According to CETM's Industry Manager, Barrie Finnin, even better results can be achieved using CSIRO's T6i6 process, where, after several hours of secondary aging at ambient temperature, the material is again subjected to high temperature aging.
"This can provide significant improvements to mechanical properties over the T6i4 treatment," Mr Finnin says.
"A likely application for our T6i6 process would be for aircraft skins and other aerospace applications, or any application where weight reduction and high strength are paramount."
Both T6i4 and T6i6 offer considerable savings in time and energy over conventional techniques, and in most cases requires no additional equipment.
Dr Lumley says the secret of the CSIRO discovery is all to do with the microstructure of aluminium alloys.
"What you end up with in the new process is a finer structure, engineered at the nano-scale, in a way that translates into mechanical property improvements," he says.

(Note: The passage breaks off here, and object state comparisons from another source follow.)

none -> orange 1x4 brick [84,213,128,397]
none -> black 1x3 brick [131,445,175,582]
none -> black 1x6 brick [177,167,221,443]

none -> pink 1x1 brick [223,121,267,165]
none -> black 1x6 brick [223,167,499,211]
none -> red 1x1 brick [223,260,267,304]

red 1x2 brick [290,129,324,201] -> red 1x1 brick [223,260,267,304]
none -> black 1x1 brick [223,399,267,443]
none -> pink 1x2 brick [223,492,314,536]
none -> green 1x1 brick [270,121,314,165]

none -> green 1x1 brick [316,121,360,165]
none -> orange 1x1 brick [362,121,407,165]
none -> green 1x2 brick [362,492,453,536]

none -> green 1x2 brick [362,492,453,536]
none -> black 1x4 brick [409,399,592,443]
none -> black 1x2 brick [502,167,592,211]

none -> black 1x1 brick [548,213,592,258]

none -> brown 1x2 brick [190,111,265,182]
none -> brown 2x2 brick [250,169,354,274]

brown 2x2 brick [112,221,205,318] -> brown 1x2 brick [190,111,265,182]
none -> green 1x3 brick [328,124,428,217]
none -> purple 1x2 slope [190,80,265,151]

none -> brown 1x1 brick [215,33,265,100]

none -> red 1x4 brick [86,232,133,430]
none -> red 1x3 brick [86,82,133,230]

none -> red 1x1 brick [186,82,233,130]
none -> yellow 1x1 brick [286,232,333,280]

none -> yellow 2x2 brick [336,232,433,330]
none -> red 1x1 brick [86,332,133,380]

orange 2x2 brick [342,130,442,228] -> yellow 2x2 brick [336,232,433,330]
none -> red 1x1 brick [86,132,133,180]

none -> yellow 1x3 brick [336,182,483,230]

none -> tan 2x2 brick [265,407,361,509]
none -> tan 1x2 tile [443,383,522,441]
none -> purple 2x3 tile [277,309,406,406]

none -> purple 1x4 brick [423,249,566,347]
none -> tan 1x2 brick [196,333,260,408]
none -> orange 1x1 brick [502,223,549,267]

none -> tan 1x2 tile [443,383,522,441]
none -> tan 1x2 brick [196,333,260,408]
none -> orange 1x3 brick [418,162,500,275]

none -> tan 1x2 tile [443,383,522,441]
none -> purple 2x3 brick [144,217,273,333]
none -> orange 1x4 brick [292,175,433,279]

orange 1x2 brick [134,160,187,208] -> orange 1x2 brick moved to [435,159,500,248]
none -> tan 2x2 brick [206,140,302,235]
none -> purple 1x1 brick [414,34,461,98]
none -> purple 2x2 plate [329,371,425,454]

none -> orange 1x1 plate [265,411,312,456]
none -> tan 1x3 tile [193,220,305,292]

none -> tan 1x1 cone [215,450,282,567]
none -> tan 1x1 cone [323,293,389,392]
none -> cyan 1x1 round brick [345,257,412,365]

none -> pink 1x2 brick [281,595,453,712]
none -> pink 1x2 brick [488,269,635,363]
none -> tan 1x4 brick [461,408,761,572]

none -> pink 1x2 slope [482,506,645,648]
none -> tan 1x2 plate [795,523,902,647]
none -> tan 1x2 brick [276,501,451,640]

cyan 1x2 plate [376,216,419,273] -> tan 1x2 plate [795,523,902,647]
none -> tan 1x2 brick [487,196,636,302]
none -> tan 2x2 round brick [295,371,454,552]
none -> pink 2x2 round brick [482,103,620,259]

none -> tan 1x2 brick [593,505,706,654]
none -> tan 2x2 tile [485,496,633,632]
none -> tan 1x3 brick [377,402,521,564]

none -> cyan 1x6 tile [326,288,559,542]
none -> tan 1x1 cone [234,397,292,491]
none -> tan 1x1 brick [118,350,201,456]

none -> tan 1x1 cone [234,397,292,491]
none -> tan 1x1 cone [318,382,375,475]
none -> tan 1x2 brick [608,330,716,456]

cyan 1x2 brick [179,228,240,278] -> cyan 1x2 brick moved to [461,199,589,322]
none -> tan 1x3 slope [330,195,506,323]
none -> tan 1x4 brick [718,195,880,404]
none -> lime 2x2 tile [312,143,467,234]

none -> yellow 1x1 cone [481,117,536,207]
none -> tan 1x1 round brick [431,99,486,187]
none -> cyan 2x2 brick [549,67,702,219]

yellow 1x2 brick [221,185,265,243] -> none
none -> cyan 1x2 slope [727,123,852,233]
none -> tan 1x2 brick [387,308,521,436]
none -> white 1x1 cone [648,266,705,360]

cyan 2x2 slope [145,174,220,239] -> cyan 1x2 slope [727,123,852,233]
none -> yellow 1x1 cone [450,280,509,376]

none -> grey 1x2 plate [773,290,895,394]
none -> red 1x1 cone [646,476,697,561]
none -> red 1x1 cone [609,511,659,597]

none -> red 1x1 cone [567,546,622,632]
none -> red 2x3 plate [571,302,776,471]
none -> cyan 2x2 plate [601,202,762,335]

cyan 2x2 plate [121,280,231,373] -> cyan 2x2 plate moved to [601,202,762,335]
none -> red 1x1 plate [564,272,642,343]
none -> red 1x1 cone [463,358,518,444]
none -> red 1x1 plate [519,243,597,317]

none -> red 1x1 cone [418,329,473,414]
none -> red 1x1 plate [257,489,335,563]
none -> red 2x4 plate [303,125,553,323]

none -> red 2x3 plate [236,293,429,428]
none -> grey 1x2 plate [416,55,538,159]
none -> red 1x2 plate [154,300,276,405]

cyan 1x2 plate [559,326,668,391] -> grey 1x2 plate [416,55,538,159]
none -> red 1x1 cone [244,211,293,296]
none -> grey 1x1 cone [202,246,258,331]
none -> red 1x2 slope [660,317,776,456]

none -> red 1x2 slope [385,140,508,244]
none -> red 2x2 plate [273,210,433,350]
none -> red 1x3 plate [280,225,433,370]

CSIRO says the potential spin-offs of the new processes for industry are enormous. Not only can aluminium alloy producers boost the strength of their product while making considerable energy cost savings, but the processes also allow a faster turnaround time in producing finished components and may even lead to reduced furnace sizes.
The technology, which is protected by a series of international patent applications, is now in the proving-out stage and is being evaluated by Forgecast Australia Pty Ltd - a manufacturer of non-ferrous metal components for global markets with facilities in Mitcham, Victoria and Tijuana, Mexico.
"Commercial applications are starting to build industry confidence in our innovation, which should encourage further use of aluminium alloys," Mr Finnin says.
Forgecast's General Manager, Jim Kealy, says the T6i6 technology could provide a competitive advantage, particularly where the improvement in properties fulfil a specific customer need.